No. The CRA requires an SBOM identifying software components but does not mandate CPE, PURL, or SWID specifically. The practical requirement is that the SBOM must be precise enough to support CVE correlation — which means using one of the established identifier schemes rather than free-text component names. PURL is the current best practice for open source components. CPE remains relevant for operating system and hardware components.

What is a 'platform CPE' and why does it matter for security advisories?+

A platform CPE is a CPE identifier for the product as a whole (rather than its components). Platform CPEs appear in NVD CVE records and CSAF advisories to indicate which products are affected. For example, a CSAF advisory might state 'affected products: cpe:2.3:a:manufacturer:product_name:*' to identify all versions of a product as affected. Manufacturers should register CPE identifiers for their products through MITRE's CPE dictionary or ensure their CSAF advisories include precise CPE entries that can be matched by vulnerability management tools.
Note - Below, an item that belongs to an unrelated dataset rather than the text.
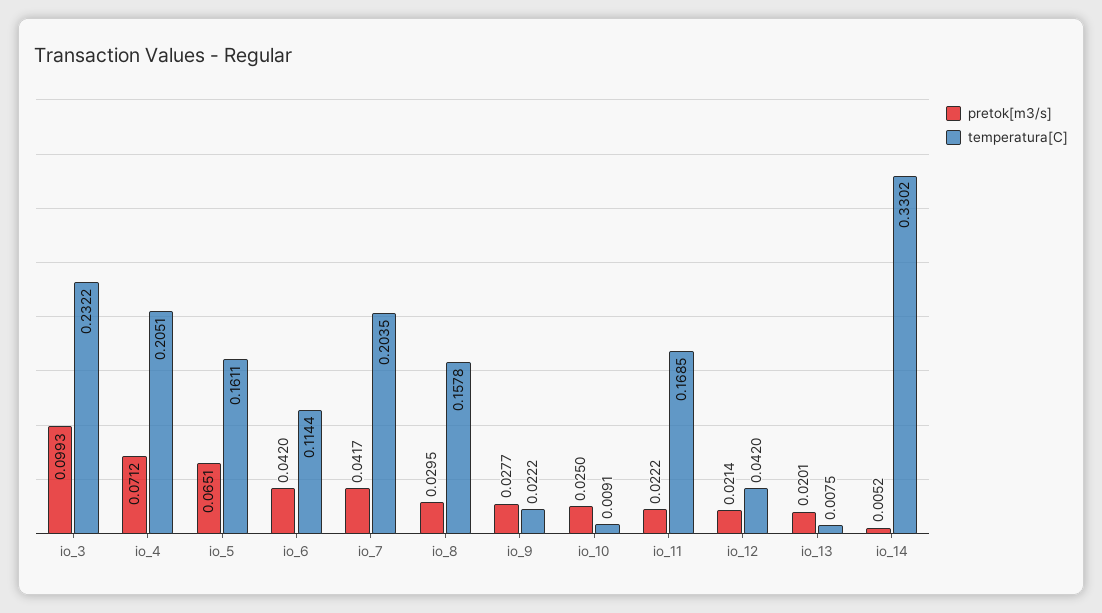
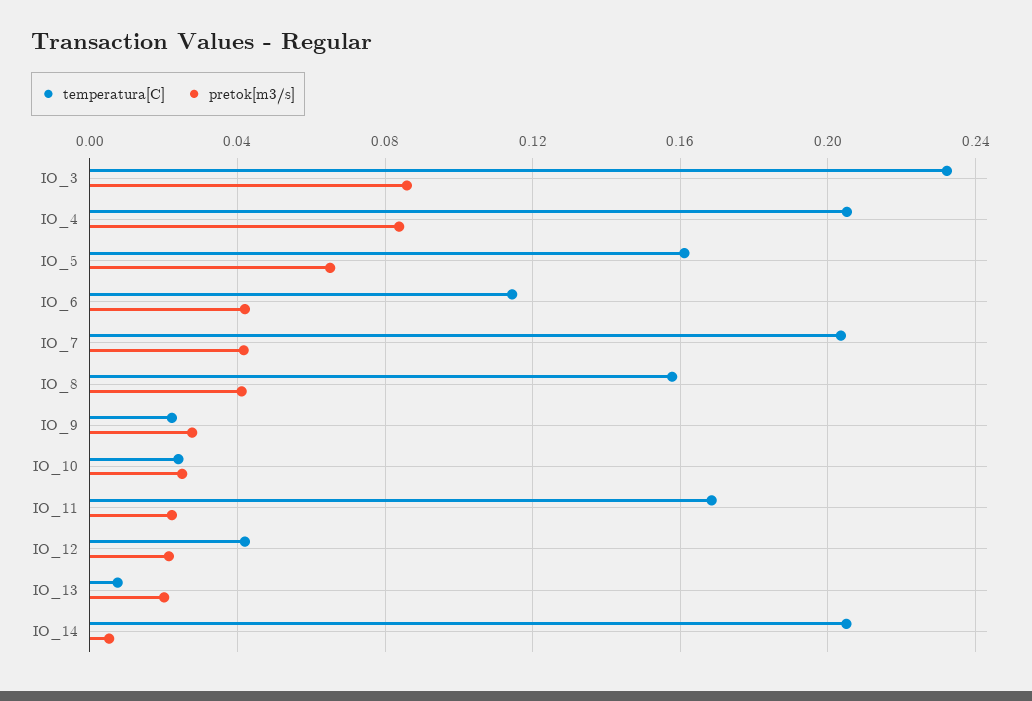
pretok[m3/s], io_3: 0.0993 -> 0.085
pretok[m3/s], io_4: 0.0712 -> 0.085
pretok[m3/s], io_8: 0.0295 -> 0.04
temperatura[C], io_10: 0.0091 -> 0.025
temperatura[C], io_14: 0.3302 -> 0.205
Can two different packages have the same PURL?+

No. A correctly formed PURL uniquely identifies exactly one package version within its ecosystem. Two packages cannot share the same PURL — the combination of type, namespace, name, and version must be unique. If the same source code is published under different names or in different ecosystems, each publication has its own PURL. Manufacturers encountering PURL collisions in their tooling have typically encountered a tool bug or incorrect metadata — these should be resolved rather than worked around.